I mean, WHAT MORE DO YOU WANT FROM ME? You’ve violated my body, you’ve penetrated me and left me bleeding and in pain and begging to be put out of my fucking misery! Is my body not enough? Do you want my sanity as well? Well fuck it, just take it, just take it all. You can ravage my limp and lifeless corpse hanging from the ceiling beams and have a fucking banquet then. My last thoughts before kicking out the chair will be of scratching my foot. I hope you’re fucking pleased with yourselves, you bloodsucking scum.

The worst part is there is absolutely nothing you can do.
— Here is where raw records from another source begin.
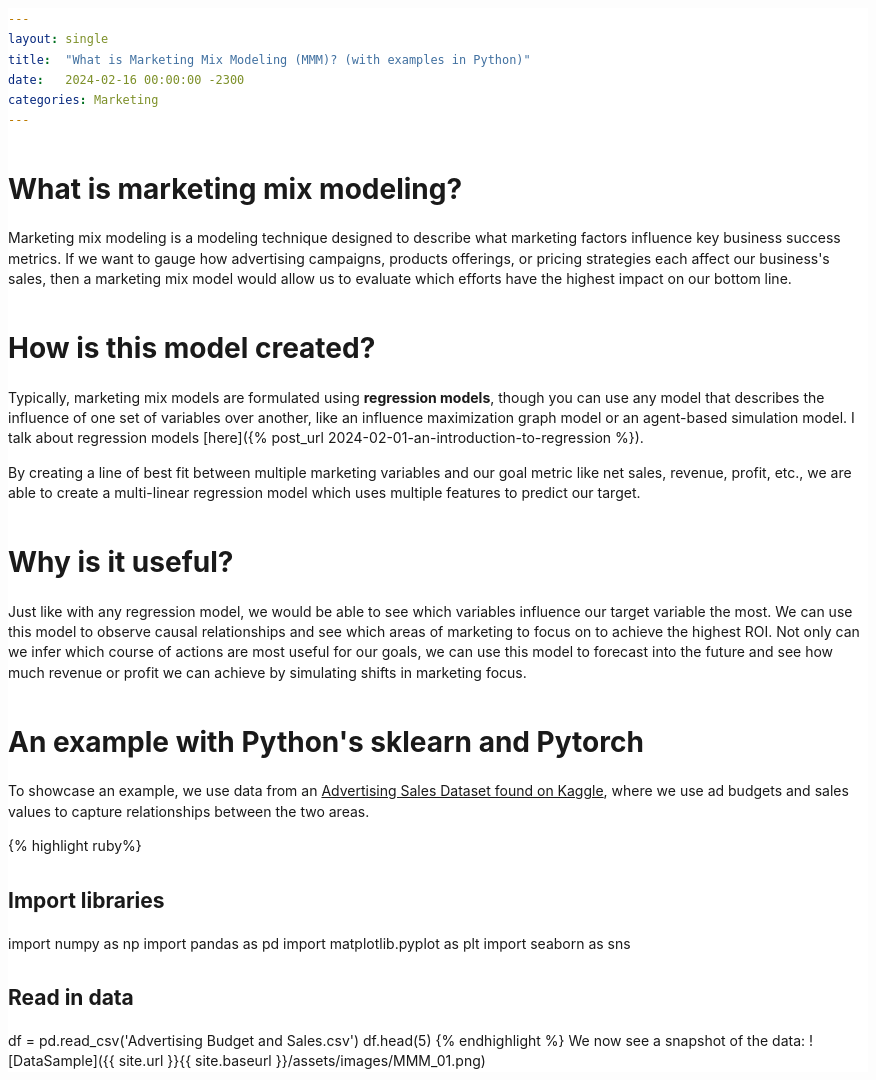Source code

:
 ```yaml
---
layout: single
title:  "What is Marketing Mix Modeling (MMM)? (with examples in Python)"
date:   2024-02-16 00:00:00 -2300
categories: Marketing
---
```


# What is marketing mix modeling?

Marketing mix modeling is a modeling technique designed to describe what marketing factors influence key business success metrics. If we want to gauge how advertising campaigns, products offerings, or pricing strategies each affect our business's sales, then a marketing mix model would allow us to evaluate which efforts have the highest impact on our bottom line.

# How is this model created?

Typically, marketing mix models are formulated using **regression models**, though you can use any model that describes the influence of one set of variables over another, like an influence maximization graph model or an agent-based simulation model. I talk about regression models [here]({% post_url 2024-02-01-an-introduction-to-regression %}).

By creating a line of best fit between multiple marketing variables and our goal metric like net sales, revenue, profit, etc., we are able to create a multi-linear regression model which uses multiple features to predict our target. 

# Why is it useful?

Just like with any regression model, we would be able to see which variables influence our target variable the most. We can use this model to observe causal relationships and see which areas of marketing to focus on to achieve the highest ROI. Not only can we infer which course of actions are most useful for our goals, we can use this model to forecast into the future and see how much revenue or profit we can achieve by simulating shifts in marketing focus.

# An example with Python's sklearn and Pytorch

To showcase an example, we use data from an [Advertising Sales Dataset found on Kaggle](https://www.kaggle.com/datasets/yasserh/advertising-sales-dataset), where we use ad budgets and sales values to capture relationships between the two areas. 

{% highlight ruby%}
## Import libraries
import numpy as np 
import pandas as pd 
import matplotlib.pyplot as plt
import seaborn as sns

## Read in data
df = pd.read_csv('Advertising Budget and Sales.csv')
df.head(5)
{% endhighlight %}
We now see a snapshot of the data: ![DataSample]({{ site.url }}{{ site.baseurl }}/assets/images/MMM_01.png)
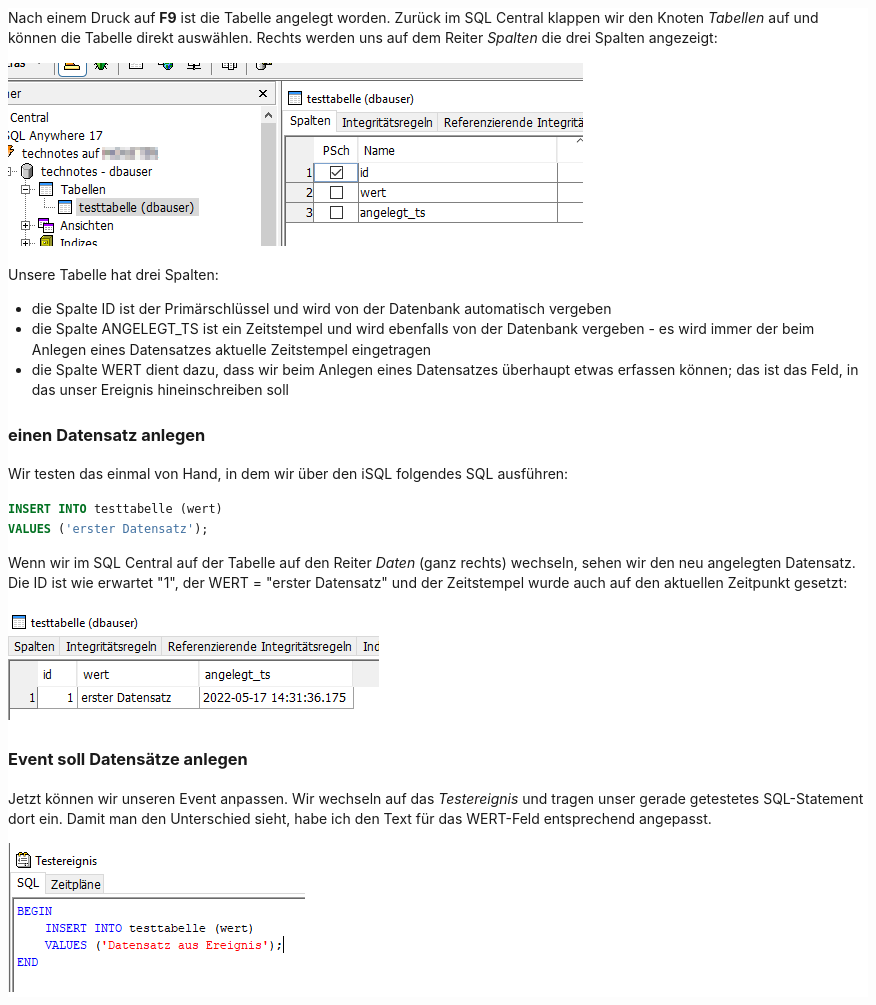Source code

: Nach einem Druck auf **F9** ist die Tabelle angelegt worden. Zurück im SQL Central klappen wir den Knoten *Tabellen* auf und können die Tabelle direkt auswählen. Rechts werden uns auf dem Reiter *Spalten* die drei Spalten angezeigt:

![SQL Central: Ereignis anlegen](img/2022-05-17-event-anlegen-12.png)

Unsere Tabelle hat drei Spalten:

- die Spalte ID ist der Primärschlüssel und wird von der Datenbank automatisch vergeben
- die Spalte ANGELEGT_TS ist ein Zeitstempel und wird ebenfalls von der Datenbank vergeben - es wird immer der beim Anlegen eines Datensatzes aktuelle Zeitstempel eingetragen
- die Spalte WERT dient dazu, dass wir beim Anlegen eines Datensatzes überhaupt etwas erfassen können; das ist das Feld, in das unser Ereignis hineinschreiben soll

### einen Datensatz anlegen

Wir testen das einmal von Hand, in dem wir über den iSQL folgendes SQL ausführen:

```sql
INSERT INTO testtabelle (wert)
VALUES ('erster Datensatz');
```

Wenn wir im SQL Central auf der Tabelle auf den Reiter *Daten* (ganz rechts) wechseln, sehen wir den neu angelegten Datensatz. Die ID ist wie erwartet "1", der WERT = "erster Datensatz" und der Zeitstempel wurde auch auf den aktuellen Zeitpunkt gesetzt:

![SQL Central: Ereignis anlegen](img/2022-05-17-event-anlegen-13.png)

### Event soll Datensätze anlegen

Jetzt können wir unseren Event anpassen. Wir wechseln auf das *Testereignis* und tragen unser gerade getestetes SQL-Statement dort ein. Damit man den Unterschied sieht, habe ich den Text für das WERT-Feld entsprechend angepasst.

![SQL Central: Ereignis anlegen](img/2022-05-17-event-anlegen-14.png)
I mean sure, there’s tropical grade insect repellent and mosquito nets and all that shit, and even a rumour about marmite, but you’ll still get bitten and you’ll be scratching yourself for days. I don’t know of a single traveller in New Zealand who hasn’t been bitten at least once. Sometimes, it helps to have a “victim” in your group who always gets bitten first by insects because their sacrifice will mean a world of comfort for you, but there’s always a stray who will find your exposed wrist. I’m pretty sure some of my closest friends were originally thought of as “the exposable victim” in the ongoing narrative of my mind.

If you’re on the West Coast of New Zealand or just considering going there, please, for the love of God and all that is holy, be warned that these merciless barbarians will do all that is possible to ruin your holiday and to spill your blood in the name of their fucking sadistic sandfly god. But by all means, pack your insect repellent and armour up, because where the sandflies loiter tend to be extremely beautiful and unique locations that are well worth the pain you will endure.

And if you’re a sandfly and you’re reading this, please die.

The iconic Milford Sound is where the West Coast Sandfly most likes to hunt.